D’autres ont, comme vous, déclaré qu’il fallait affaiblir, ou tout du moins adapter, l’État de droit. N’est-ce pas étrange que des députés mettent en cause ce qui est à la base d’un système démocratique, à la base de notre République ?
Excusez-moi, mais la République, d’abord, c’est la France. On doit défendre les Français. L’État de droit n’est pas un totem ! Il n’est qu’un instrument. L’État de droit n’a de sens que si les Français sont en sécurité. Qu’est-ce que l’on veut ? que les Français se fassent justice eux-mêmes ? Parce que si on continue comme ça, demain, les Français vont s’armer, ils ont déjà commencé d’ailleurs. Quand on est assassiné, quand on nous tire dans le dos, il faut se défendre. Quand la République avait le bagne de Cayenne, elle se défendait. Le droit n’est qu’un instrument au service de l’État, de la France et de la démocratie.
Vous parlez du bagne de Cayenne, certains à droite demandent un Guantánamo à la française. Vous aussi ?
Ah, mais je l’ai demandé aussi ! Un Guantánamo, un bagne de Cayenne ou les Kerguelen, mais sous un contrôle judiciaire. Je pense que l’on n’a rien vu de ce qui va arriver. Et si on ne prend pas ces mesures de précaution, ça se finira très mal.
Vous avez déclaré que le gouvernement voulait « empêcher le débat démocratique ». Pourquoi dites-vous cela ?
Parce que, dès que l’on a osé proposer d’autres solutions, on a été accusé de rompre l’unité nationale. On nous a immédiatement fait un procès en sorcellerie. Il faut arrêter ce cinéma. L’argument de l’unité nationale aujourd’hui est un édredon que l’on jette sur les Français. On les endort. Car la vraie unité nationale, ce n’est pas de se taire. D’ailleurs, c’est aussi pour cela que j’ai proposé ma mention de censure : je trouve que Les Républicains sont très timorés, car ils ont mauvaise conscience. Et le gouvernement, à juste raison, peut leur répondre qu’ils n’ont rien fait de plus.
Ne pensez-vous pas, malgré tout, que l’événement méritait un temps de silence, de recueillement, au moins le jour qui a suivi le drame ?

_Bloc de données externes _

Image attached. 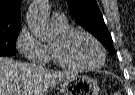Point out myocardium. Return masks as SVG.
Listing matches in <instances>:
<instances>
[{
    "mask_svg": "<svg viewBox=\"0 0 135 95\" xmlns=\"http://www.w3.org/2000/svg\"><path fill=\"white\" fill-rule=\"evenodd\" d=\"M78 35H83L88 37L90 40H92L96 46L98 47L101 55V60L98 64L93 65V66H84V65H79L72 63L66 59L63 58L61 55L60 51L58 48L52 46V55L54 57V60L57 62L58 65L64 68H69V69H75V70H81V71H94L100 69L106 61V51L102 43L90 32L85 31V30H69L59 37V42L61 44H66L69 41H71L74 37Z\"/></svg>",
    "mask_w": 135,
    "mask_h": 95,
    "instance_id": "f54148a6",
    "label": "myocardium"
}]
</instances>
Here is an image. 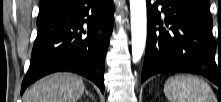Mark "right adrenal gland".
Wrapping results in <instances>:
<instances>
[{
	"instance_id": "1",
	"label": "right adrenal gland",
	"mask_w": 221,
	"mask_h": 102,
	"mask_svg": "<svg viewBox=\"0 0 221 102\" xmlns=\"http://www.w3.org/2000/svg\"><path fill=\"white\" fill-rule=\"evenodd\" d=\"M85 93H86V95L90 96V98L94 99V96L88 90H86Z\"/></svg>"
}]
</instances>
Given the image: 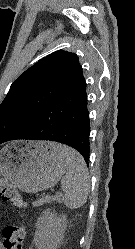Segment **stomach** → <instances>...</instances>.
Here are the masks:
<instances>
[{
	"label": "stomach",
	"mask_w": 135,
	"mask_h": 249,
	"mask_svg": "<svg viewBox=\"0 0 135 249\" xmlns=\"http://www.w3.org/2000/svg\"><path fill=\"white\" fill-rule=\"evenodd\" d=\"M66 169V161L53 151L51 142L18 141L0 150V173L26 193L53 187Z\"/></svg>",
	"instance_id": "1"
}]
</instances>
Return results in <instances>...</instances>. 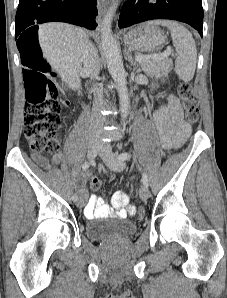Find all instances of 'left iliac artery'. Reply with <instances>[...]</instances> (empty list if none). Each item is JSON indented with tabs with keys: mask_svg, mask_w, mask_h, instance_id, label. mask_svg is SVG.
Here are the masks:
<instances>
[{
	"mask_svg": "<svg viewBox=\"0 0 227 298\" xmlns=\"http://www.w3.org/2000/svg\"><path fill=\"white\" fill-rule=\"evenodd\" d=\"M130 158H131V155L127 152H123L119 155V159L122 160V161L128 160ZM142 182H143V184L148 186V177H147V174L145 172H143V174H142Z\"/></svg>",
	"mask_w": 227,
	"mask_h": 298,
	"instance_id": "obj_1",
	"label": "left iliac artery"
}]
</instances>
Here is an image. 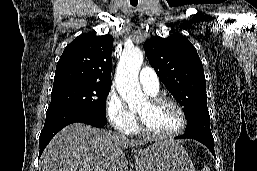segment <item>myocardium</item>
<instances>
[{
  "label": "myocardium",
  "mask_w": 257,
  "mask_h": 171,
  "mask_svg": "<svg viewBox=\"0 0 257 171\" xmlns=\"http://www.w3.org/2000/svg\"><path fill=\"white\" fill-rule=\"evenodd\" d=\"M149 102L151 105H158L160 103H170L172 104L176 110L178 111L179 115H180V126L178 127V129H176L173 132L170 133H159L156 132L154 130H152L146 123L144 117L137 113V125L139 130L148 135L151 136L153 138H157V139H171V138H175L177 136H179L186 128L187 125V117H186V113L184 111V109L182 108V106L172 97L169 96H164V95H154L151 96L149 98Z\"/></svg>",
  "instance_id": "obj_1"
}]
</instances>
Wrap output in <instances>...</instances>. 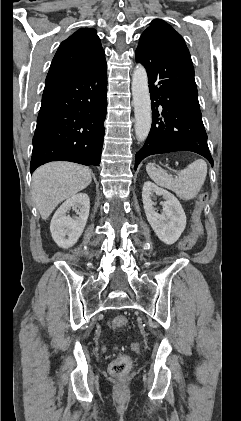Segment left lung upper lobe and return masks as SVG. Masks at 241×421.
<instances>
[{"label":"left lung upper lobe","instance_id":"obj_1","mask_svg":"<svg viewBox=\"0 0 241 421\" xmlns=\"http://www.w3.org/2000/svg\"><path fill=\"white\" fill-rule=\"evenodd\" d=\"M142 35L173 41L186 46L182 36L178 32H176L169 24H167L161 19L153 20L150 26L144 31Z\"/></svg>","mask_w":241,"mask_h":421}]
</instances>
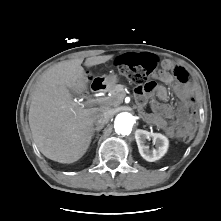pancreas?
<instances>
[{
  "label": "pancreas",
  "mask_w": 221,
  "mask_h": 221,
  "mask_svg": "<svg viewBox=\"0 0 221 221\" xmlns=\"http://www.w3.org/2000/svg\"><path fill=\"white\" fill-rule=\"evenodd\" d=\"M111 96L106 97L105 101L108 106H118L126 96L125 86L118 84L110 90Z\"/></svg>",
  "instance_id": "cf45deb5"
}]
</instances>
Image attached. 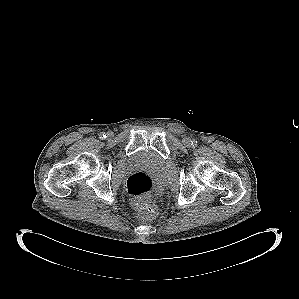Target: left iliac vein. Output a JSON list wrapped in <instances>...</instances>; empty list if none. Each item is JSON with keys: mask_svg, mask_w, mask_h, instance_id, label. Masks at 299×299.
I'll list each match as a JSON object with an SVG mask.
<instances>
[{"mask_svg": "<svg viewBox=\"0 0 299 299\" xmlns=\"http://www.w3.org/2000/svg\"><path fill=\"white\" fill-rule=\"evenodd\" d=\"M182 142L187 147L191 146V139L189 137H184Z\"/></svg>", "mask_w": 299, "mask_h": 299, "instance_id": "1", "label": "left iliac vein"}]
</instances>
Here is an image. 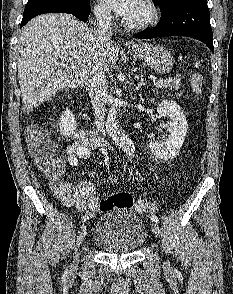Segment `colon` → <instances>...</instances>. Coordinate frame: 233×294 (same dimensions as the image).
Returning a JSON list of instances; mask_svg holds the SVG:
<instances>
[{"label":"colon","instance_id":"1","mask_svg":"<svg viewBox=\"0 0 233 294\" xmlns=\"http://www.w3.org/2000/svg\"><path fill=\"white\" fill-rule=\"evenodd\" d=\"M189 87L193 95L199 96L202 90V76L196 71L189 78ZM28 148L32 158L55 181H59L62 174L61 163L53 158V145L44 136L40 126L32 125L27 130ZM93 210L106 211L114 208L133 209L138 213L153 212L154 204L141 198L137 202L129 193H117L105 199L92 200Z\"/></svg>","mask_w":233,"mask_h":294}]
</instances>
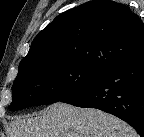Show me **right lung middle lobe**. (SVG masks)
Returning <instances> with one entry per match:
<instances>
[{"instance_id": "right-lung-middle-lobe-1", "label": "right lung middle lobe", "mask_w": 144, "mask_h": 137, "mask_svg": "<svg viewBox=\"0 0 144 137\" xmlns=\"http://www.w3.org/2000/svg\"><path fill=\"white\" fill-rule=\"evenodd\" d=\"M107 71L79 62H49L19 67L9 109L62 101L103 76Z\"/></svg>"}]
</instances>
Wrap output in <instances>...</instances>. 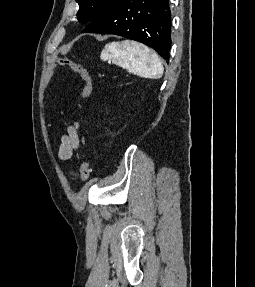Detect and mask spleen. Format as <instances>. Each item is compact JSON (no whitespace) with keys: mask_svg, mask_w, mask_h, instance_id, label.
Returning a JSON list of instances; mask_svg holds the SVG:
<instances>
[{"mask_svg":"<svg viewBox=\"0 0 255 287\" xmlns=\"http://www.w3.org/2000/svg\"><path fill=\"white\" fill-rule=\"evenodd\" d=\"M101 60L107 62L111 60L113 64L118 66H129L131 72L138 74L141 78H152L158 80L163 76L164 68L156 54L150 48L137 44V42H112L106 44L101 52Z\"/></svg>","mask_w":255,"mask_h":287,"instance_id":"obj_1","label":"spleen"}]
</instances>
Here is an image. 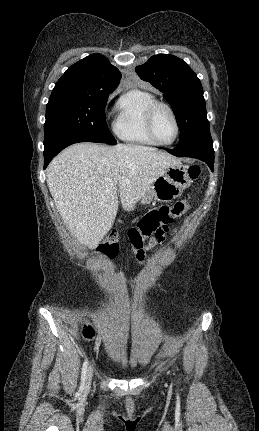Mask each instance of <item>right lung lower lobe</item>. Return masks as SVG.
<instances>
[{"instance_id":"right-lung-lower-lobe-1","label":"right lung lower lobe","mask_w":259,"mask_h":431,"mask_svg":"<svg viewBox=\"0 0 259 431\" xmlns=\"http://www.w3.org/2000/svg\"><path fill=\"white\" fill-rule=\"evenodd\" d=\"M78 142H93L87 137L79 135L61 136L44 145V168L50 163L54 156L67 146Z\"/></svg>"}]
</instances>
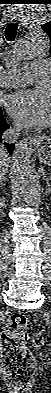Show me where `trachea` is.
<instances>
[{
  "label": "trachea",
  "instance_id": "3493384b",
  "mask_svg": "<svg viewBox=\"0 0 51 393\" xmlns=\"http://www.w3.org/2000/svg\"><path fill=\"white\" fill-rule=\"evenodd\" d=\"M18 23H9L5 29V37L9 42L15 40L17 34Z\"/></svg>",
  "mask_w": 51,
  "mask_h": 393
}]
</instances>
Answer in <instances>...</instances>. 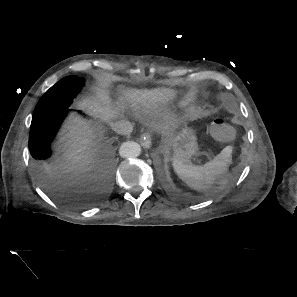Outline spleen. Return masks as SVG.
Segmentation results:
<instances>
[{
  "mask_svg": "<svg viewBox=\"0 0 297 297\" xmlns=\"http://www.w3.org/2000/svg\"><path fill=\"white\" fill-rule=\"evenodd\" d=\"M232 146H226L217 156L204 165H194L180 160L173 161L178 177L190 188L197 191L218 189L224 182V175L231 159Z\"/></svg>",
  "mask_w": 297,
  "mask_h": 297,
  "instance_id": "spleen-1",
  "label": "spleen"
}]
</instances>
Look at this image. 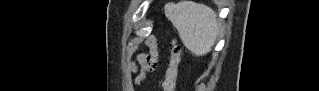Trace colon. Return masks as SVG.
Segmentation results:
<instances>
[{
    "mask_svg": "<svg viewBox=\"0 0 319 91\" xmlns=\"http://www.w3.org/2000/svg\"><path fill=\"white\" fill-rule=\"evenodd\" d=\"M141 64L145 69H151L155 66V52L145 55L141 58ZM181 66V47L176 43H172L171 58L169 68L166 73V78L163 84L164 91H174L176 88V81Z\"/></svg>",
    "mask_w": 319,
    "mask_h": 91,
    "instance_id": "colon-1",
    "label": "colon"
}]
</instances>
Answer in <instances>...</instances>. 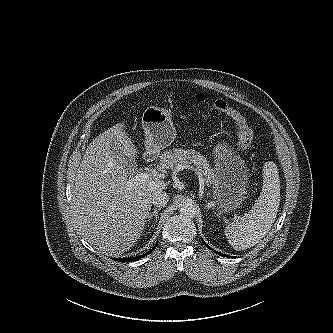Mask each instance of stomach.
I'll return each mask as SVG.
<instances>
[{
    "label": "stomach",
    "mask_w": 333,
    "mask_h": 333,
    "mask_svg": "<svg viewBox=\"0 0 333 333\" xmlns=\"http://www.w3.org/2000/svg\"><path fill=\"white\" fill-rule=\"evenodd\" d=\"M142 126L145 133L146 154H157L174 141L176 130L171 119V112L148 107L142 115ZM215 158L214 203L219 213L232 212L244 203L248 186V169L241 157L225 141L219 142L213 149Z\"/></svg>",
    "instance_id": "stomach-1"
}]
</instances>
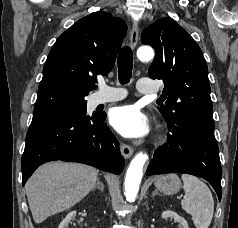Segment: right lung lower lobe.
<instances>
[{"label": "right lung lower lobe", "mask_w": 238, "mask_h": 228, "mask_svg": "<svg viewBox=\"0 0 238 228\" xmlns=\"http://www.w3.org/2000/svg\"><path fill=\"white\" fill-rule=\"evenodd\" d=\"M105 113L84 117L75 112L34 115L21 160L22 184L41 164L63 160L119 174L124 159L119 142L103 121Z\"/></svg>", "instance_id": "98d812e1"}]
</instances>
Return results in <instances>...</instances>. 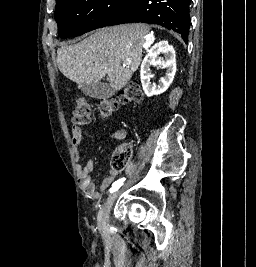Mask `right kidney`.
Wrapping results in <instances>:
<instances>
[{"label": "right kidney", "mask_w": 256, "mask_h": 267, "mask_svg": "<svg viewBox=\"0 0 256 267\" xmlns=\"http://www.w3.org/2000/svg\"><path fill=\"white\" fill-rule=\"evenodd\" d=\"M160 54H164V58H159ZM150 66L166 68V74L164 78H160L158 86L150 82L152 78ZM175 74L176 58L173 46H169L166 40L154 44L147 56H145L140 68L141 84L146 96H158V94L166 92L170 84H172Z\"/></svg>", "instance_id": "obj_1"}]
</instances>
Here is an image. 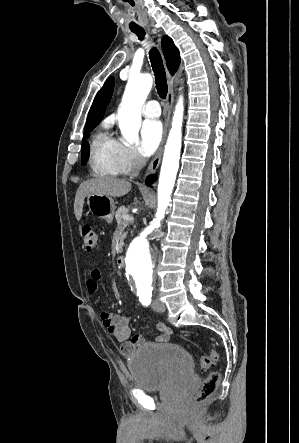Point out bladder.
<instances>
[{
    "label": "bladder",
    "instance_id": "31cf9c89",
    "mask_svg": "<svg viewBox=\"0 0 299 443\" xmlns=\"http://www.w3.org/2000/svg\"><path fill=\"white\" fill-rule=\"evenodd\" d=\"M134 385L145 391H158L188 381L193 375V359L175 343L142 346L127 361Z\"/></svg>",
    "mask_w": 299,
    "mask_h": 443
}]
</instances>
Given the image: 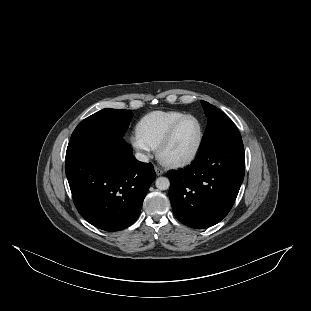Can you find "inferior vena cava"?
I'll use <instances>...</instances> for the list:
<instances>
[{
    "mask_svg": "<svg viewBox=\"0 0 311 311\" xmlns=\"http://www.w3.org/2000/svg\"><path fill=\"white\" fill-rule=\"evenodd\" d=\"M135 157L137 160L141 161V162H148L149 161V157L143 153L137 152L135 154Z\"/></svg>",
    "mask_w": 311,
    "mask_h": 311,
    "instance_id": "1",
    "label": "inferior vena cava"
}]
</instances>
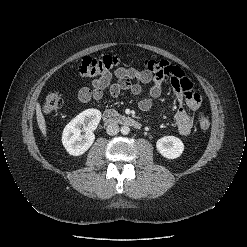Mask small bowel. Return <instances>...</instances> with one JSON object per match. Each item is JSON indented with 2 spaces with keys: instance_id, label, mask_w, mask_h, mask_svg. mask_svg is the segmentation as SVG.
<instances>
[{
  "instance_id": "1",
  "label": "small bowel",
  "mask_w": 247,
  "mask_h": 247,
  "mask_svg": "<svg viewBox=\"0 0 247 247\" xmlns=\"http://www.w3.org/2000/svg\"><path fill=\"white\" fill-rule=\"evenodd\" d=\"M140 61L145 67L142 70L119 67L113 73L94 79L92 89L83 88L79 91V100L83 103L91 99L100 100L106 89L112 97H117L124 91L138 95L142 92L144 85L150 84L149 95L141 99L138 104L142 111H148L152 108L153 101L161 95L162 82L168 77L179 104L174 116L178 131L182 135H189L193 120L184 106L196 110L201 106L202 97L193 90L190 80L179 67L165 60L140 59ZM113 78L116 79L115 82L112 81Z\"/></svg>"
}]
</instances>
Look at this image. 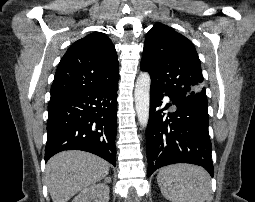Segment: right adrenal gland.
I'll return each mask as SVG.
<instances>
[{"label":"right adrenal gland","instance_id":"1","mask_svg":"<svg viewBox=\"0 0 255 202\" xmlns=\"http://www.w3.org/2000/svg\"><path fill=\"white\" fill-rule=\"evenodd\" d=\"M104 182H105V183H110V182H111V178H110V177L105 178V179H104Z\"/></svg>","mask_w":255,"mask_h":202}]
</instances>
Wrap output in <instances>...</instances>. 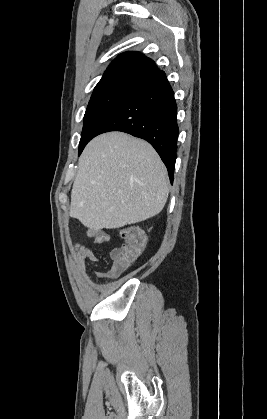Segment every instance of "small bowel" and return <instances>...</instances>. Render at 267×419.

Attendez, le temps des pleurs, on l’a eu. Mais le devoir d’un homme politique, c’est de dire « ça suffit ». J’ai réagi très vite, car j’avais déposé au président de la République, à deux reprises, au lendemain de Charlie et au lendemain du Bataclan, exactement les mêmes mesures. J’ai même fait un discours au Congrès de Versailles, sifflé par les socialistes, où je prédisais exactement ce qui est arrivé. Donc, j’en ai assez de prêcher dans le désert après chaque attentat. On pouvait excuser une inadaptation de notre réponse après Charlie. On pouvait, à la rigueur, se dire, après le Bataclan, que l’on avait été surpris par l’ampleur du phénomène. Mais, depuis, on est prévenu. Personne ne peut dire : Je ne savais pas.